• **PROVIDED TEXT**:
● ● ● ● ●
Universal intelligence leaves its source to become embodied in material forms through which it returns to its source as an individual or entity. Mineral life animated by electro-magnetism is the first step of intelligence upward, toward its universal source. Universal energy is intelligent, and this involuntary process by which matter is built up, is an intelligent process of nature which has for its specific purpose the individualization of her intelligence.

Stockwell says: “The basis of life and consciousness lies back of the atoms, and may be found in the universal ether.” Hemstreet says: “Mind in the ether is no more unnatural than mind in flesh and blood.” Stockwell says: “The ether is coming to be apprehended as an immaterial superphysical substance, filling all space, carrying in its infinite, throbbing bosom the specks of aggregated dynamic force called worlds. It embodies the ultimate spiritual principle, and represents the unity of those forces and energies from which spring, as their source, all phenomena, physical, mental, and spiritual, as they are known to man.” Dolbear, in his great work on the ether, says: “Besides the function of energy and motion, the ether has other inherent properties, out of which could emerge, under proper circumstances, other phenomena, such as life or mind or whatever may be in the substratum.”
● ● ● ● ●
• **DATA SHOWN**:
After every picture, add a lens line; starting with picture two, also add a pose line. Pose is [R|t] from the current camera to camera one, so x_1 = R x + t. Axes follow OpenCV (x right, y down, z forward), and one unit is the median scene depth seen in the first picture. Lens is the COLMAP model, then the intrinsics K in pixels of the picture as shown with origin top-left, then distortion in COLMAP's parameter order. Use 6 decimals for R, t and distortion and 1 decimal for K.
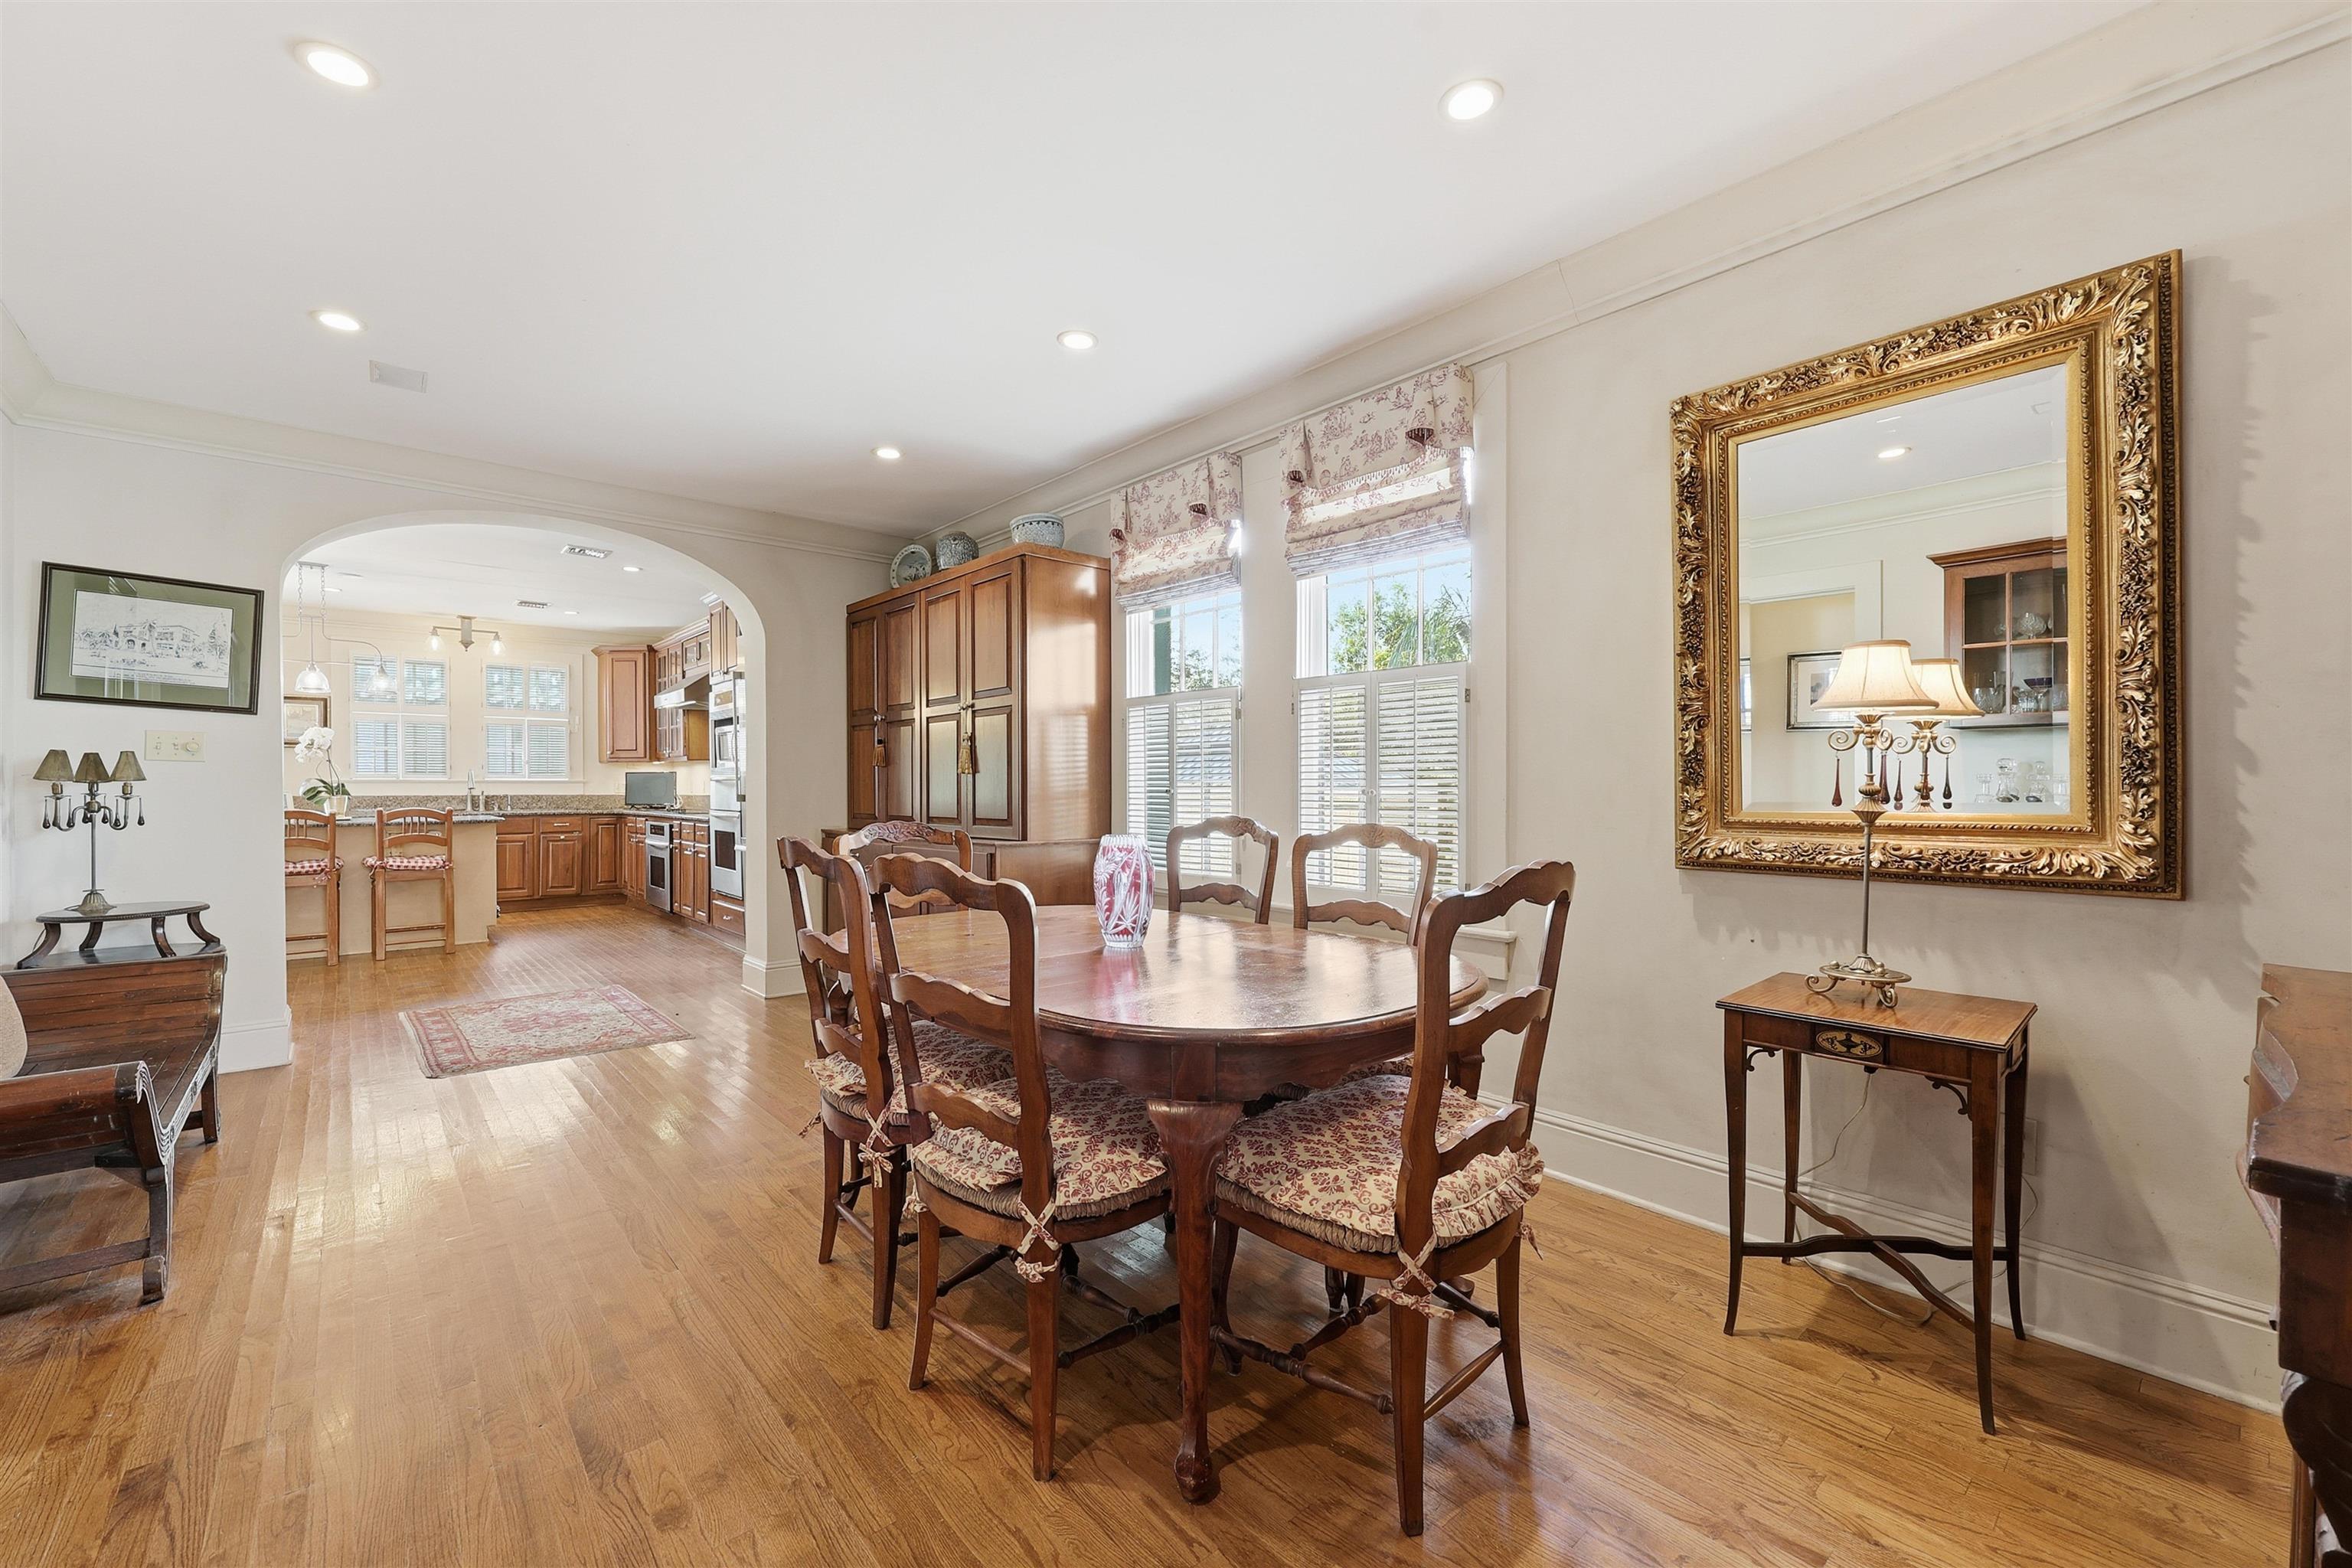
lens RADIAL K [[960.6, 0, 1156.9], [0, 960.6, 782.5], [0, 0, 1]] dist [-0.003197, 0.000318]
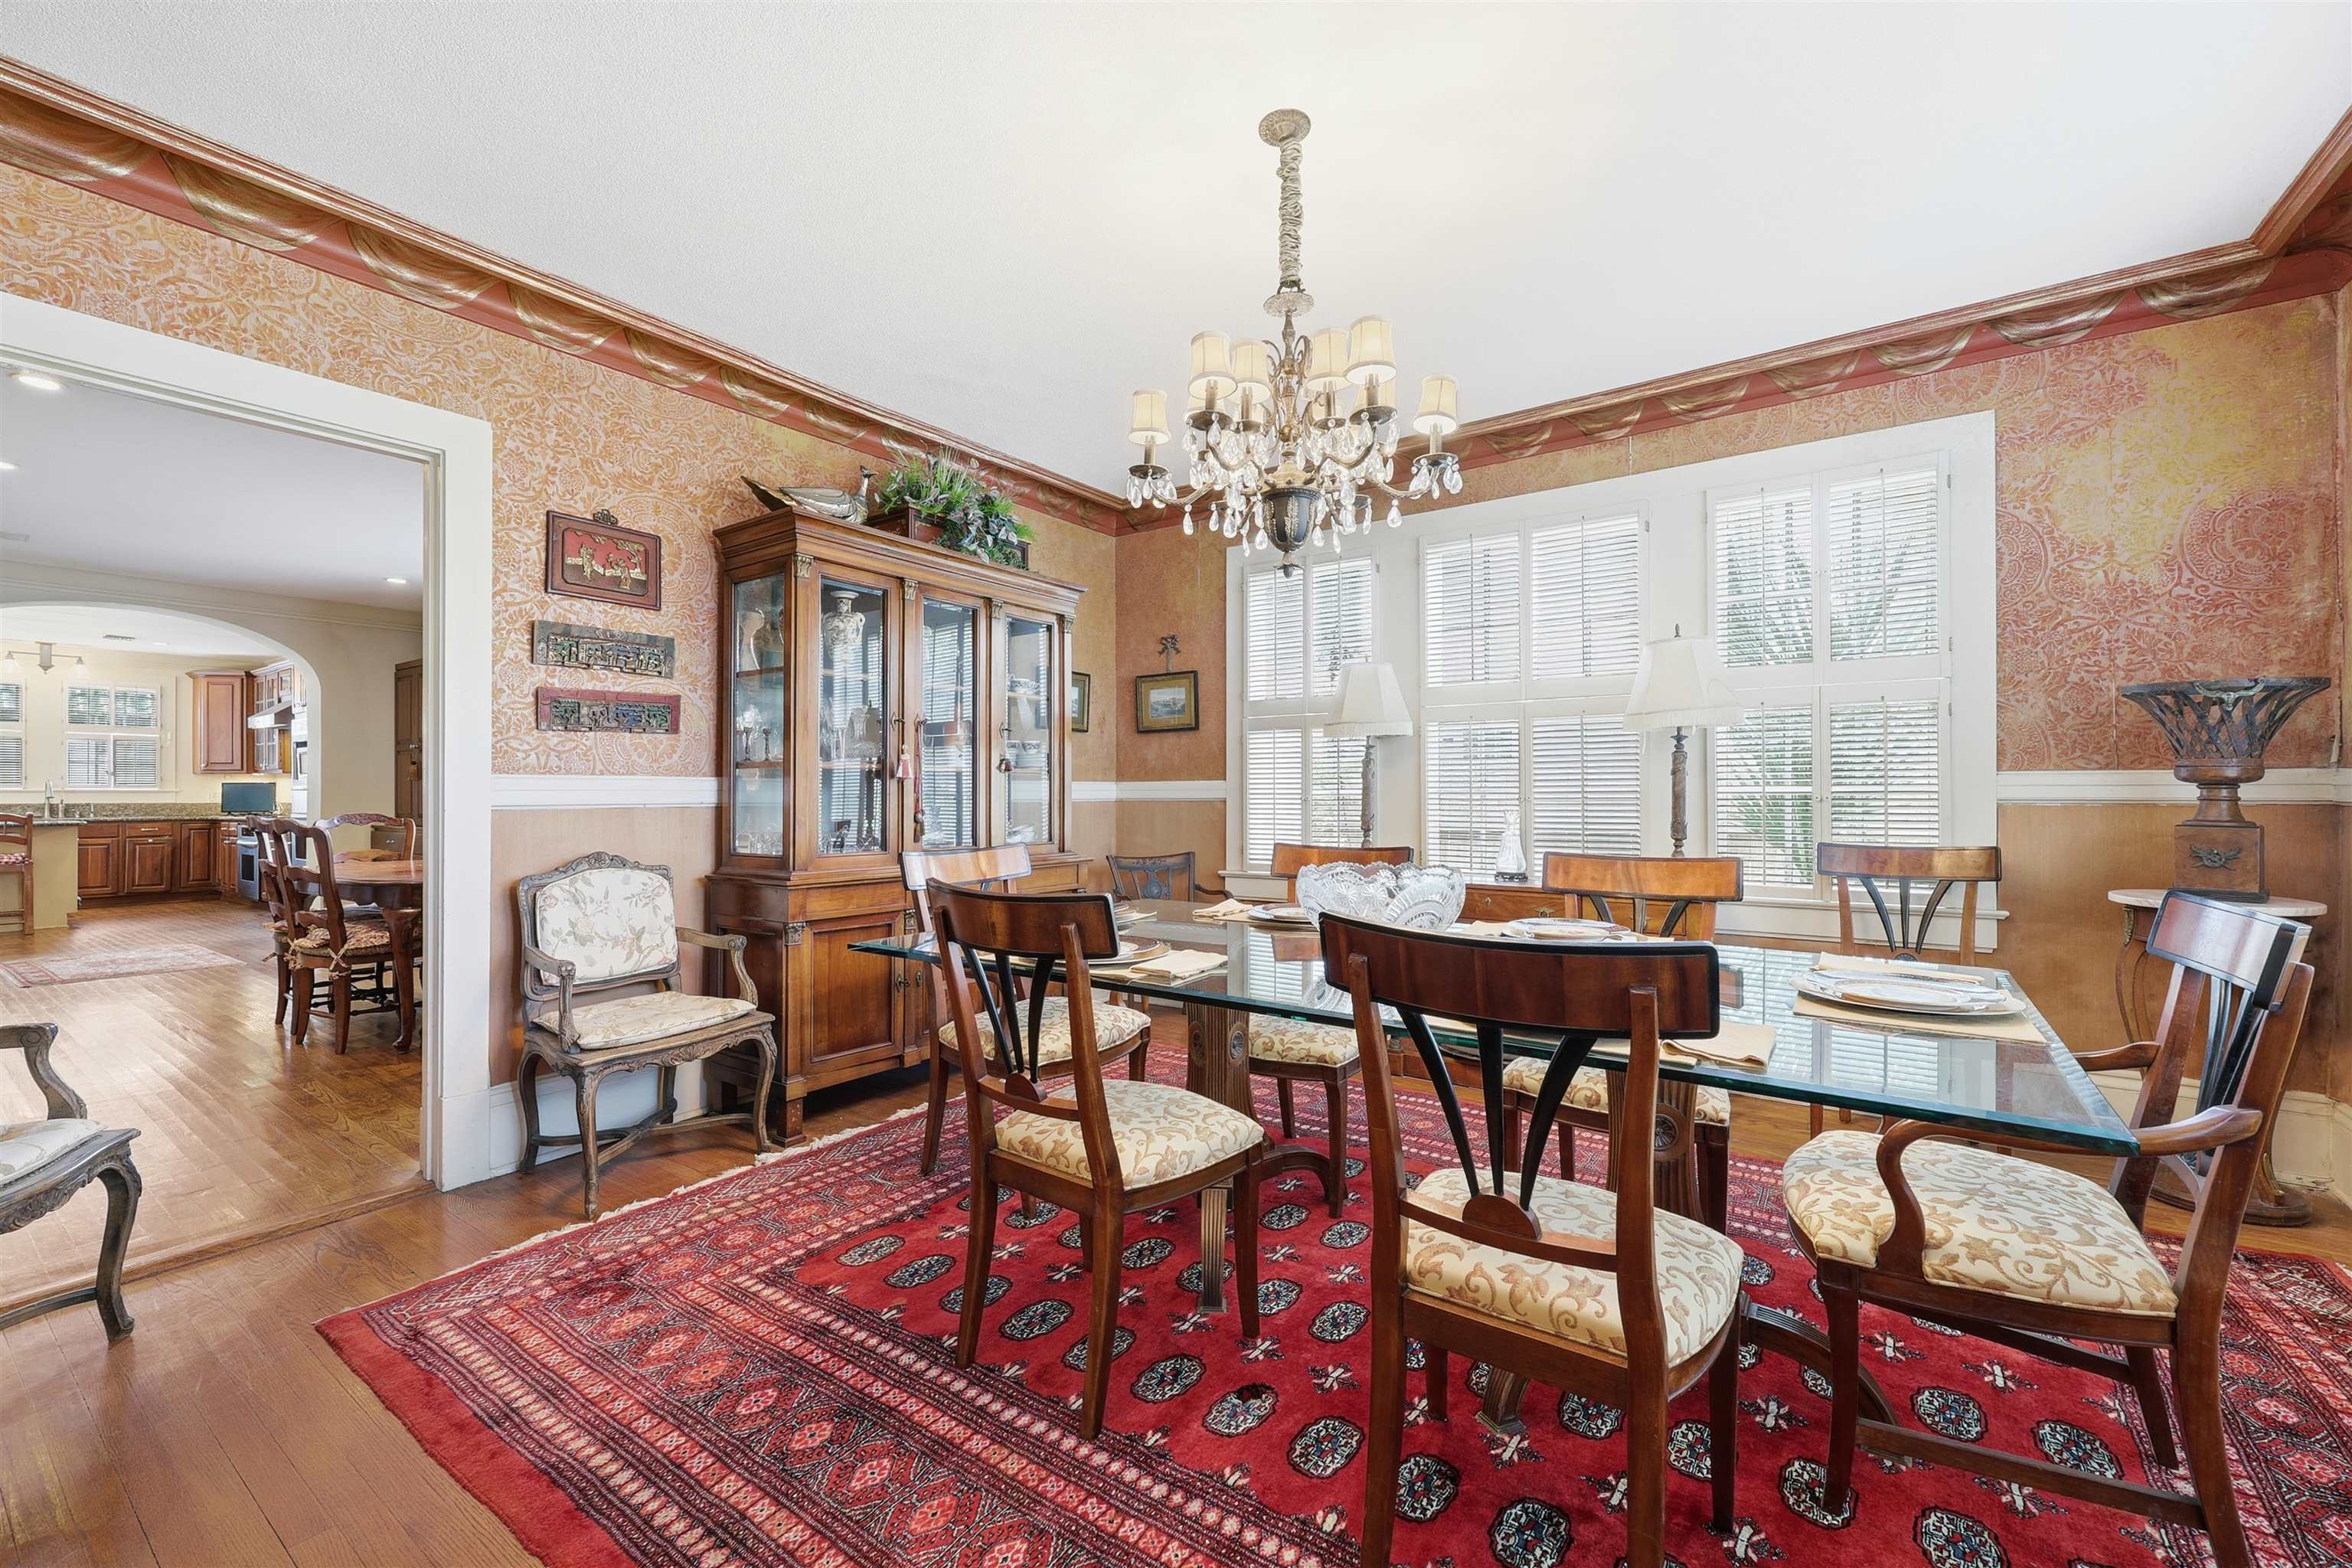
lens RADIAL K [[960.6, 0, 1178.7], [0, 960.6, 776.9], [0, 0, 1]] dist [-0.003197, 0.000318]
pose [[0.967855, 0.002127, 0.251500, 0.275966], [0.001323, 0.999907, -0.013549, -0.000677], [-0.251506, 0.013446, 0.967762, -0.407500]]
● ● ● ● ●
• **QUESTIONS TO ANSWER**:
1 > Name every person quoted in the passage on universal intelligence and the ether.
2 > Answer these questions from the passage on universal intelligence and the ether:
(a) What animates mineral life?
(b) What does Hemstreet say is no more unnatural than mind in flesh and blood?
(c) What is the subject of Dolbear's great work?
3 > Pick up the passage on universal intelligence and the ether after its final sentence and carry it on.
You won't need the material.

• **TASK ANSWERS**:
1 >
Stockwell
Hemstreet
Dolbear

2 >
(a) Electro-magnetism.
(b) Mind in the ether.
(c) The ether.

3 >
The microscopic cell, a minute speck of matter that is to become man, has in it the promise and germ of mind. May we not draw the inference that the elements of mind are present in those chemical elements--carbon, oxygen, hydrogen, nitrogen, sulphur, phosphorous, sodium, potassium, chlorine--that are found in the cell? not only must we do so; but we must go further, since we know that each of these elements, and every other, is built up of one invariable unit, the electron, and we must therefore assert that mind is potential in the unit of matter--the electron itself.”

Atoms of mineral matter are attracted to each other to form aggregates or masses. This attraction is called Chemical Affinity. Chemical combinations of atoms are due to their magnetic relations to each other. Positive atoms will always attract negative atoms. The combination will last only so long as a still more positive force is not brought to bear on it to break it apart.

Two or more atoms brought into combination form a molecule, which is defined as “the smallest particle of a substance that can maintain its own identity.” Thus a molecule of water is a combination of one atom of hydrogen and two atoms of oxygen (H2O).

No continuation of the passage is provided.